Con la mirada clavada en Sam, me imaginé lo que Kathy tendría que escucharle decir para que cambiase de opinión.
—Tu madre nunca me ha juzgado por lo de la fotografía. Deberías ponerlo como ejemplo —dije.
El semblante de Sam se ensombreció, pero me mantuve firme en la decisión de que la gente a mi alrededor también podía sacar algo bueno de mi experiencia.
—Son cosas diferentes.
—No, no lo son. Tu hermana es mucho mejor ser humano que yo —aseguré.
Sin dejar de mirar al frente, Sam respondió—: El problema de mi madre es el tabú gay, Penélope.
—¿Alguna vez le dijiste que tuvimos intenciones de ser algo más que amigos? —pregunté, temerosa de oír su respuesta.
Se giró para mirarme y esbozó una sonrisa dulce, me di cuenta de lo mucho que me gustaba estar cerca de él; para bien o para mal, se sentía como si el puente que habíamos dejado inconcluso tiempo atrás, por fin estuviera abriendo sus puertas de nuevo; comenzaba a reconstruirse lentamente.
Eso, por mi parte, ya era decir mucho.
—Si alguien de mi familia no se dio cuenta —comentó él, su mirada puesta en mí—, eso quiere decir que tienen problemas de la vista.
—Excelente —dije.
El rubor de mis mejillas no se hizo esperar. Sam soltó una risa que a mí me provocó un escalofrío.

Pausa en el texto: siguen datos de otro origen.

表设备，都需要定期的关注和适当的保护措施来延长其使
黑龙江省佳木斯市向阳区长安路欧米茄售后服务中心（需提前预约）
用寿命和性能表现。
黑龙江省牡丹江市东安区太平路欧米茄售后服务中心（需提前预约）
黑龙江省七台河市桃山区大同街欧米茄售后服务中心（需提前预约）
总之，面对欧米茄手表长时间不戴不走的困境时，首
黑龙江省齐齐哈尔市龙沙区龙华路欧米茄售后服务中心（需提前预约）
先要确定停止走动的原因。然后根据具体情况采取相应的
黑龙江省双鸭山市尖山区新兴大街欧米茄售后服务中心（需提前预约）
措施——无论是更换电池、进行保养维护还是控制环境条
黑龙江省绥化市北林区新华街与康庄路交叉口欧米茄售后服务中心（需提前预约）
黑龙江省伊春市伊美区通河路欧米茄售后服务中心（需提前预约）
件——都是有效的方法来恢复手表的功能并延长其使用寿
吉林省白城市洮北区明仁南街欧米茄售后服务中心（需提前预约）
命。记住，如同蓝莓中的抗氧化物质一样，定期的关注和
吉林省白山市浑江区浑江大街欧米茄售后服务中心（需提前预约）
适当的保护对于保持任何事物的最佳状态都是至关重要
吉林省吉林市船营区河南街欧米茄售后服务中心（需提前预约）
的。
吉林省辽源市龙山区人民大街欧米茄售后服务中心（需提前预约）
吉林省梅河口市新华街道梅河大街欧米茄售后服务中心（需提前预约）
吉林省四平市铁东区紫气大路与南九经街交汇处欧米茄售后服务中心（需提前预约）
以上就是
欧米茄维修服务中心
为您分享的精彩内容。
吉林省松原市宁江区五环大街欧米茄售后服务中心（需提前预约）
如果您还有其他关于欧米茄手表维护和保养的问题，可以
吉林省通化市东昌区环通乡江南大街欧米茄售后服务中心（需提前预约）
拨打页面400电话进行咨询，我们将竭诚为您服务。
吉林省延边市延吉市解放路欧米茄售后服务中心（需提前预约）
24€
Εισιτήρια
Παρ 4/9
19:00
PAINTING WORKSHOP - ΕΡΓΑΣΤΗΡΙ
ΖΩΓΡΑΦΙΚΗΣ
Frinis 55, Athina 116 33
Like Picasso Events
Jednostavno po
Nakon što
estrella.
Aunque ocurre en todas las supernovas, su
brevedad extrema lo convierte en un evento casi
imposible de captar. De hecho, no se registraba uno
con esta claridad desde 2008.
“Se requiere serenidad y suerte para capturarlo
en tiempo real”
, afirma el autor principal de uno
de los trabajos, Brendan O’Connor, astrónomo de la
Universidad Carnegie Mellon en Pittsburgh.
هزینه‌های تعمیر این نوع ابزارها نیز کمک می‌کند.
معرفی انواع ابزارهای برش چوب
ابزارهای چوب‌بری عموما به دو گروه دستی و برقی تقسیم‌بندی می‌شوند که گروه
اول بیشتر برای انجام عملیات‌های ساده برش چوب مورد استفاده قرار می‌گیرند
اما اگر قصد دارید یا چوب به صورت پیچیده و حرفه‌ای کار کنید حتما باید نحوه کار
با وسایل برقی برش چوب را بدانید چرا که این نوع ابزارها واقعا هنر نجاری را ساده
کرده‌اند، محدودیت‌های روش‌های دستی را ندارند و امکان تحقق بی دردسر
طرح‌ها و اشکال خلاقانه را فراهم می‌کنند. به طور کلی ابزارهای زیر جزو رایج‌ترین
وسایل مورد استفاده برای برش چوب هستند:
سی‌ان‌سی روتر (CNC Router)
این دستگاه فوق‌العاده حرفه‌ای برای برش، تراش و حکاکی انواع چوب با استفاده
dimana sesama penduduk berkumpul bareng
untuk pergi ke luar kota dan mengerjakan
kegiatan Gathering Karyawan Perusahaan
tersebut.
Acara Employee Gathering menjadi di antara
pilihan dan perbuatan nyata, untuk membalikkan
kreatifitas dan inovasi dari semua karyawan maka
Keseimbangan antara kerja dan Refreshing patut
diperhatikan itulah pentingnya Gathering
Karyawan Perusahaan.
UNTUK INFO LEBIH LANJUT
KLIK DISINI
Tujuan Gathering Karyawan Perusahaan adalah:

—¿Por qué le mentiste a Myers? —masculló él, cambiando la conversación de tajo—. Sobre el máster, niña.
Después de hacer una inspiración, me animé a decirle—: Fue un impulso. Quería parecer segura de mí misma y al desear eso, el primer sitio que se me vino a la cabeza fue California. —Parpadeé varias veces, consciente de que el ambiente estaba cada vez más tenso: Sam no dijo nada, y yo agregué—: Te lo aseguro, es algo que mi cerebro asocia de manera automática ya. Como un mecanismo de defensa. O sea, no lo dije para mentirle, sino para hacer una elección. Tú me entiendes.
Él carraspeó y miró al frente. Seguí la dirección de su mirada: y allí, junto con Siloh, estaba Nash. Gracias a la luz solar, su cabello oscuro parecía más negro que nunca. También se veía más alto en esa postura de seguridad. Mi estómago respingó apenas notarlo; lo que sentí a continuación fue una mezcla de confusión, enojo y miedo.
Sam abrió la puerta del auto, y yo lo imité.
Nos unimos al caminar hasta las escaleras, pero me vi en la necesidad de sujetar su mano para evitar cualquier exabrupto.
Siloh nos observó, atenta. En ese mismo momento, quizás al percatarse de lo que veía mi compañera, Nash me miró por encima del hombro; hizo eso de examinarme a detalle y luego, vacilando, clavó su mirada profunda en la unión de manos que afiancé cuando me sentí expuesta.